As the Washington Post noted as long ago as last summer, some Democrats have suggested they would have a shot at taking down Donald Trump or those in his inner circle (Jared Kushner, most recently) through the use of the Logan Act, a somewhat obscure piece of legislation that has been on the books since the late 1700s and which technically makes it a felony for private U.S. citizens to interfere in America’s foreign diplomatic relations. It’s a law that Alex Jones, among others, has suggested could be used to prosecute American participants in the Bilderberg Meetings — and also one under which nobody has ever been convicted.
Still, if you’re a regular reader of the Post you might not be blamed if you’d gotten the idea somewhere that the Logan Act “could actually be a big problem for Trump.” But you’d likewise be forgiven for thinking Trump’s former national security adviser Michael Flynn, probably the best candidate of anyone in the administration for a Logan Act prosecution, “has absolutely nothing to fear from the Logan Act.”

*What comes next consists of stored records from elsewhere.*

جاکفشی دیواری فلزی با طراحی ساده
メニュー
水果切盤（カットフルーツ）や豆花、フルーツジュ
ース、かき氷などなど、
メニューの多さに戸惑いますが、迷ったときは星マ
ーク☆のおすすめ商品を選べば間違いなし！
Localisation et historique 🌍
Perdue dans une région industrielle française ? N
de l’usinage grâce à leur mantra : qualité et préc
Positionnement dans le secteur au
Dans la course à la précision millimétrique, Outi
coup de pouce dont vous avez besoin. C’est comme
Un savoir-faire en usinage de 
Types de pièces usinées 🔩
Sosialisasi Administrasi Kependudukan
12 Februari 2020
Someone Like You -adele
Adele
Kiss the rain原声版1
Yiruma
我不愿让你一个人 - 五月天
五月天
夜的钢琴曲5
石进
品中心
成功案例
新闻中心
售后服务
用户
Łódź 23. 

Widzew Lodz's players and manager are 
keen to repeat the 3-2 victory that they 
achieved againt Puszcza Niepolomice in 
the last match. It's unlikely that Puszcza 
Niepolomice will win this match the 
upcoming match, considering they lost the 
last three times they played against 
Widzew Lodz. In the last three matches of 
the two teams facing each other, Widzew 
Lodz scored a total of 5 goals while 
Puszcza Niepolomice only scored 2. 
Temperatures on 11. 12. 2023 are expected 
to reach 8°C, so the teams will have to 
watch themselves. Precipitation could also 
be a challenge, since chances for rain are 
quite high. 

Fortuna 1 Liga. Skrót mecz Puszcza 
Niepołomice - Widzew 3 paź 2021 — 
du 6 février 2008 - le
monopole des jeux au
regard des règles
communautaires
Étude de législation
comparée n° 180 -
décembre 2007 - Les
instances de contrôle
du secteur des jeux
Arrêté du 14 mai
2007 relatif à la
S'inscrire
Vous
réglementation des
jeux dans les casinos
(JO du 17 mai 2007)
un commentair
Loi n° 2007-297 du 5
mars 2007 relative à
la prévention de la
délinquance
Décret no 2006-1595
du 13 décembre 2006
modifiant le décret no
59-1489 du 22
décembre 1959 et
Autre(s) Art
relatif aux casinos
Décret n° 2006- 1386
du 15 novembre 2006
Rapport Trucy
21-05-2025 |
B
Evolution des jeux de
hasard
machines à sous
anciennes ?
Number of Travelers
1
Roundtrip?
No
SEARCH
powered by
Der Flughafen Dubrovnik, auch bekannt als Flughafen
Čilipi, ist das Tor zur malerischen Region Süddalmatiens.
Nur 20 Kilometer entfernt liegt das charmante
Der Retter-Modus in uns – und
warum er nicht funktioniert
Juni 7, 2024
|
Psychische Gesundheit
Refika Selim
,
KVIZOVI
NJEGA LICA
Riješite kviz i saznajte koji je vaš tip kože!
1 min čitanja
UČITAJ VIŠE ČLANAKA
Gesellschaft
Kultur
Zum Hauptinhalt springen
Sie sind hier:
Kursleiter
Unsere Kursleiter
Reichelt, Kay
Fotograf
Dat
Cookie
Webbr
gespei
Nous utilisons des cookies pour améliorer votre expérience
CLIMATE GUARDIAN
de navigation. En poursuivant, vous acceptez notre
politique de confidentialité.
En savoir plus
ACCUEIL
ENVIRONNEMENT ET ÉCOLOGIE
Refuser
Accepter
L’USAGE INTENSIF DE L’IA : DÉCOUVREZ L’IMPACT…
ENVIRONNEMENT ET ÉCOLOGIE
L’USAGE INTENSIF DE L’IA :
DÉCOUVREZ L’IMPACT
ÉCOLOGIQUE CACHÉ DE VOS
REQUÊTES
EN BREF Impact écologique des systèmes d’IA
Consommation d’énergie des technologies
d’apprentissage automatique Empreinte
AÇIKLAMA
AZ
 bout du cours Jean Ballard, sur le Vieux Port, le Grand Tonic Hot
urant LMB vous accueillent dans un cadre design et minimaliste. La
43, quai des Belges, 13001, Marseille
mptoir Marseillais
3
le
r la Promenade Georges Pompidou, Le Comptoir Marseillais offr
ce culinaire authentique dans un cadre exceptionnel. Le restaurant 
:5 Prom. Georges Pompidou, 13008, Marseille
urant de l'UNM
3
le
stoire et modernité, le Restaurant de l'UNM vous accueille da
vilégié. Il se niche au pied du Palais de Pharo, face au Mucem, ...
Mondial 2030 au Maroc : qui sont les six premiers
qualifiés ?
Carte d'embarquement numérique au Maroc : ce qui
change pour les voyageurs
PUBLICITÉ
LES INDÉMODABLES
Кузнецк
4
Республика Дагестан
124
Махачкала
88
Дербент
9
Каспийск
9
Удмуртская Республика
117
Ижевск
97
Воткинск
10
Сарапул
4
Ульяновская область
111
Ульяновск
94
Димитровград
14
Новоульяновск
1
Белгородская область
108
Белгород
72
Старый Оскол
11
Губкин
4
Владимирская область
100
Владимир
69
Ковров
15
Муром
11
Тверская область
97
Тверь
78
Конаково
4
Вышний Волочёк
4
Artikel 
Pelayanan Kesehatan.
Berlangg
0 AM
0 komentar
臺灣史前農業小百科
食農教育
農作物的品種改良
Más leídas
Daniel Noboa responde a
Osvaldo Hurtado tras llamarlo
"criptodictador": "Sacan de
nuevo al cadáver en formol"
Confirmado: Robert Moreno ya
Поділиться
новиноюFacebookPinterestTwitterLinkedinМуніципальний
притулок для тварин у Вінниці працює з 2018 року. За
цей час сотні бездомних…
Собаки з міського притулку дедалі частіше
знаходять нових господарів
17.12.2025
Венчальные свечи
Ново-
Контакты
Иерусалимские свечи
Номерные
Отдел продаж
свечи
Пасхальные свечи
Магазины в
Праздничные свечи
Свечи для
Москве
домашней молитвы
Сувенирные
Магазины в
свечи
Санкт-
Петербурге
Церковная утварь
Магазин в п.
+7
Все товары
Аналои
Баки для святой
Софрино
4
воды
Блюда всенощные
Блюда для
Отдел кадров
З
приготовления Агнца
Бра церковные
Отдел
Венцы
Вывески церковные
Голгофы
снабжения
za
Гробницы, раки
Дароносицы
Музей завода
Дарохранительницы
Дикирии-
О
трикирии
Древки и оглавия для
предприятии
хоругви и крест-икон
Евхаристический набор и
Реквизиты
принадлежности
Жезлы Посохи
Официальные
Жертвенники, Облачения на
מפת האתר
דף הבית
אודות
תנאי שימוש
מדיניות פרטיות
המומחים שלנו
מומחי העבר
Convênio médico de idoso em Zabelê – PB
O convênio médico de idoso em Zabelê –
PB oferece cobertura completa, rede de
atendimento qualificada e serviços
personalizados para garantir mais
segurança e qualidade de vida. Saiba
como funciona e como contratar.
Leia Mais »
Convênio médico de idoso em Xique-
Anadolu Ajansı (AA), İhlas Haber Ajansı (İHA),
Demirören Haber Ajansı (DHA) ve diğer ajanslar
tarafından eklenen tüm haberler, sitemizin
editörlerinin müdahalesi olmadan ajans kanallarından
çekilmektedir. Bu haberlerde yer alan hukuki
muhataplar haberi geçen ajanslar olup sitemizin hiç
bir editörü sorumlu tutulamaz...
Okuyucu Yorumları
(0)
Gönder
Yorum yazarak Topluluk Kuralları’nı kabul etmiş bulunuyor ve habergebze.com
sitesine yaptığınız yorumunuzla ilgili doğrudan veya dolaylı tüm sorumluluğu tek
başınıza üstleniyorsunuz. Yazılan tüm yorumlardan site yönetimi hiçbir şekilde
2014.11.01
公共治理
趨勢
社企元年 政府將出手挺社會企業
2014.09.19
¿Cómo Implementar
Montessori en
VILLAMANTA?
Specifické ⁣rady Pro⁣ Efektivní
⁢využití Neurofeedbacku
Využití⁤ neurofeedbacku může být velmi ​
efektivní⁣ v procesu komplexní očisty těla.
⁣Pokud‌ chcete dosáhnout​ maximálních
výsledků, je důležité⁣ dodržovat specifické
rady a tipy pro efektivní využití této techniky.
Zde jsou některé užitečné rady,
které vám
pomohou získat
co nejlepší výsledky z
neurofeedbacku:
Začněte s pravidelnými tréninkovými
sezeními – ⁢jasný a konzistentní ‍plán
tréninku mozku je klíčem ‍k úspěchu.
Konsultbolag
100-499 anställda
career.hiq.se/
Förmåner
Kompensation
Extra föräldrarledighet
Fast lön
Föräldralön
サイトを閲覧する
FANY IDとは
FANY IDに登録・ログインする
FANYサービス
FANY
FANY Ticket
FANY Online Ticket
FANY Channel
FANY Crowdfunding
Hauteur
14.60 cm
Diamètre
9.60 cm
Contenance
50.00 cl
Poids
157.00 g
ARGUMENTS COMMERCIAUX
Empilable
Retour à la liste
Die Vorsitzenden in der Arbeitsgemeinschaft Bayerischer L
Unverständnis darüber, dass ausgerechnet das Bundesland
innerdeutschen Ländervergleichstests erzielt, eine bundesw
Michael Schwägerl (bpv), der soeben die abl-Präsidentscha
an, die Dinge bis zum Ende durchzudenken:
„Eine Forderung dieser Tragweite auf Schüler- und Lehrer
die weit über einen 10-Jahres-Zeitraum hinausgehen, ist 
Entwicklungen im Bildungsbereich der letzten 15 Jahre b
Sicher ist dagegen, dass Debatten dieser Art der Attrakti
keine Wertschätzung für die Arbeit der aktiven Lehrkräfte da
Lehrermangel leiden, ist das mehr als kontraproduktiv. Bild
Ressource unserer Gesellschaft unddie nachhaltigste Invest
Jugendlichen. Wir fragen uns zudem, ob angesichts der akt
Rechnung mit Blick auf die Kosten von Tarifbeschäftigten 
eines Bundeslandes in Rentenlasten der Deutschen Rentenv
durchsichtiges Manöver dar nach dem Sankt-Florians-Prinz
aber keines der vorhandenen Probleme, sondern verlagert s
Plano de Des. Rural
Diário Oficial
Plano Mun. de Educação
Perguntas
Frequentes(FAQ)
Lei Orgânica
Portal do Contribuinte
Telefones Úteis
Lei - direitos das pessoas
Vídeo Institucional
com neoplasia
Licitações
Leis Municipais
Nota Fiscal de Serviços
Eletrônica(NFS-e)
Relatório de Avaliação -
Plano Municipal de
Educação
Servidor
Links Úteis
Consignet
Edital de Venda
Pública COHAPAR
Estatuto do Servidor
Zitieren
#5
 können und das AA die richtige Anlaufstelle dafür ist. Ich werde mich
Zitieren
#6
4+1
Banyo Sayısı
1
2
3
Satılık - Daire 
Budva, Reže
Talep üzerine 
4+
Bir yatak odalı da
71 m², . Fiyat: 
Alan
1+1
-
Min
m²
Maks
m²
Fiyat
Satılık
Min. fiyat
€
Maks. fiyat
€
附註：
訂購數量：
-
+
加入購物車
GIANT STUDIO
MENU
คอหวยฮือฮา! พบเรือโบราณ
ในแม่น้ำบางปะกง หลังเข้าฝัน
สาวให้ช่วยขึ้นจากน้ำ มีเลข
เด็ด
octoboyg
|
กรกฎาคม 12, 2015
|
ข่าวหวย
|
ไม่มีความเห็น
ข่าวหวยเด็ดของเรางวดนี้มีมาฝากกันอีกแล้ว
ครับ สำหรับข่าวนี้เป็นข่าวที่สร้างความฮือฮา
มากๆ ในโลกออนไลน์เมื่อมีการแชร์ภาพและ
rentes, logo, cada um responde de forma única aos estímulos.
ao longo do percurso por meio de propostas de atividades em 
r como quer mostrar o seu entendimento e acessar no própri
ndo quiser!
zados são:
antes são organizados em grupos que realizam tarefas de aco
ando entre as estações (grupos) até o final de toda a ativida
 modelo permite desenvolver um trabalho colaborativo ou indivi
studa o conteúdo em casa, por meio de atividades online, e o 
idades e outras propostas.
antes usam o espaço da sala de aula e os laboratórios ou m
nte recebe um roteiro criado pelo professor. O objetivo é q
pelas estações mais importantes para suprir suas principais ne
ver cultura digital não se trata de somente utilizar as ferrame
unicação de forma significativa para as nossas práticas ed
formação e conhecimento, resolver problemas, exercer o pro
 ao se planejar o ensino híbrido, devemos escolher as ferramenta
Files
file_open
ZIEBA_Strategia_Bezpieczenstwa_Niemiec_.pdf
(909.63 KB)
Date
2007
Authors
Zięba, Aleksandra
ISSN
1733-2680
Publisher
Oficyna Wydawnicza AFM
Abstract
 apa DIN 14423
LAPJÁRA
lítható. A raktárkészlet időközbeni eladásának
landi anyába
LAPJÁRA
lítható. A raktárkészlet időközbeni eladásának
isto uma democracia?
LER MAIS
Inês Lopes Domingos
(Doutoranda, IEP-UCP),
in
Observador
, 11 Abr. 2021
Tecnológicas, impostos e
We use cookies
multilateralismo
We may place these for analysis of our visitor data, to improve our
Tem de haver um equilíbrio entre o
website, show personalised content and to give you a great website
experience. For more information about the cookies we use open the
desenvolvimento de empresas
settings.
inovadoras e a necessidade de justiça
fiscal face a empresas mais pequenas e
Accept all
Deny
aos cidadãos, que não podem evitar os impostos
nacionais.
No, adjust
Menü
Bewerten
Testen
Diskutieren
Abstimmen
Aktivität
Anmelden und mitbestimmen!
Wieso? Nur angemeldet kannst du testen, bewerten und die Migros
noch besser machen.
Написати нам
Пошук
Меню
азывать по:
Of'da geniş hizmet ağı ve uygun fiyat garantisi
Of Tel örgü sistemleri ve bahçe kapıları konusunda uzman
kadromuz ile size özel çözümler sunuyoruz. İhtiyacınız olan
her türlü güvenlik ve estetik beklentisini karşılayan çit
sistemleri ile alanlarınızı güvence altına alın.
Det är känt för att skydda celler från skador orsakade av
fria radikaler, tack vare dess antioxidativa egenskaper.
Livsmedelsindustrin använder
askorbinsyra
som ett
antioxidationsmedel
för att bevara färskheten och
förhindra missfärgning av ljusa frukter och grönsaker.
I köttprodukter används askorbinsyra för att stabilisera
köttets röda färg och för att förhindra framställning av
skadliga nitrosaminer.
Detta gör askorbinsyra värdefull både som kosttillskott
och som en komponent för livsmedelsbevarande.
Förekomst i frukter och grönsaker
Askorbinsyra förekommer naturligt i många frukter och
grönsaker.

“That the law keeps being used in partisan political bickering is no surprise: It has its roots there, too,” notes Jeremy Duda of the Post. “The Logan Act passed as a result of acrimony between the ruling Federalists and the Democratic-Republicans during (John) Adams’s administration.” Indeed, as Charlie Savage of the New York Times points out, the law “has functioned primarily as rhetorical ammunition for the party that holds the White House during partisan disputes over a foreign policy matter.”
Despite some apparent and undeniable conflicts of interest, it seems unlikely that Kushner, McMaster, Flynn, or any other current or former White House official will be convicted of America’s first ever felony Logan Act violation, just as it is unlikely that any of the Americans hobnobbing with the financial and political elite of Europe this upcoming weekend will be going to prison for doing so. But in this context, it is also understandable that the billionaires, bankers, media elites and the rest of the aristocrats at Bilderberg feel the need to gather under whatever cover of secrecy they can maintain and plan for how people in their positions can prepare for a rising tide of populist outrage at exactly what they are doing.